AIM OF THE EXERCISE –
List every role the writer of the article on experiencing schizophrenia through VR says they held or took on.

DOCUMENT SECTION –
Fear of schizophrenia engulfed Korean society last May when a man diagnosed with the disease stabbed a random woman to death in a public restroom in Gangnam. A slew of negative opinions about schizophrenia and negative media coverage followed soon after. Schizophrenics became synonymous with murderers and ‘scary people’.
But are they, in fact, scary? Have we tried to understand their situation? As an intern reporter and medical student, I asked myself these questions as I set out to experience what it was like to suffer from the disease first-hand.
On February 1st, I took part in a program hosted by Janssen that let its employees ‘become’ a schizophrenic through the use of Virtual Reality (VR) technology.
VR technology is in the spotlight for entertainment such as games and amusement park rides. However, it is rare to use the technology to illustrate a specific disease, and particularly mental diseases. Several programs exist to convey the experience of wearing an oxygen mask or sitting in a wheelchair, but Janssen’s program is the first to demonstrate a mental disease.
The experience began when I put on special glasses and earphones and instantly became a car mechanic suffering from schizophrenia.

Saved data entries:
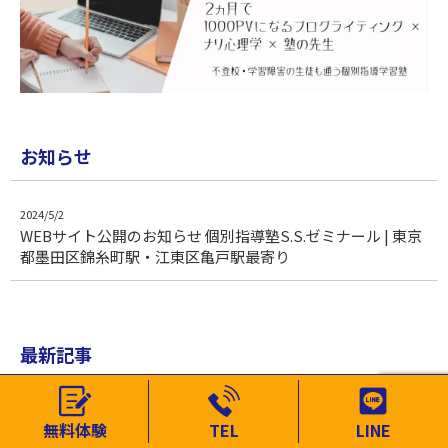
お知らせ
2024/5/2
WEBサイト公開のお知らせ 個別指導塾S.S.ゼミナール | 東京
都墨田区錦糸町駅・江東区亀戸駅最寄り
最新記事
2025/1/8
無料体験
TEL
LINE
東京の中学生・高校受験応援コラム - 受験対策の進め方と注
意点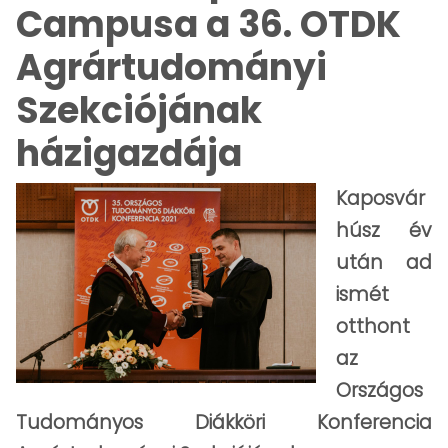
Campusa a 36. OTDK
Agrártudományi
Szekciójának
házigazdája
Kaposvár
húsz év
után ad
ismét
otthont
az
Országos
Tudományos Diákköri Konferencia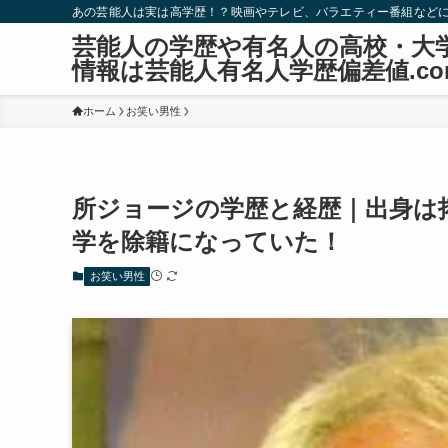
あの芸能人は実は高学歴！？映画やテレビ、バラエティー番組など
芸能人の学歴や有名人の高校・大
情報は芸能人有名人学歴偏差値.co
ホーム
お笑い男性
所ジョージの学歴と経歴｜出身は
学を除籍になっていた！
お笑い男性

ANSWER FOR THIS EXERCISE –
- Intern reporter
- Medical student
- A schizophrenic
- A car mechanic suffering from schizophrenia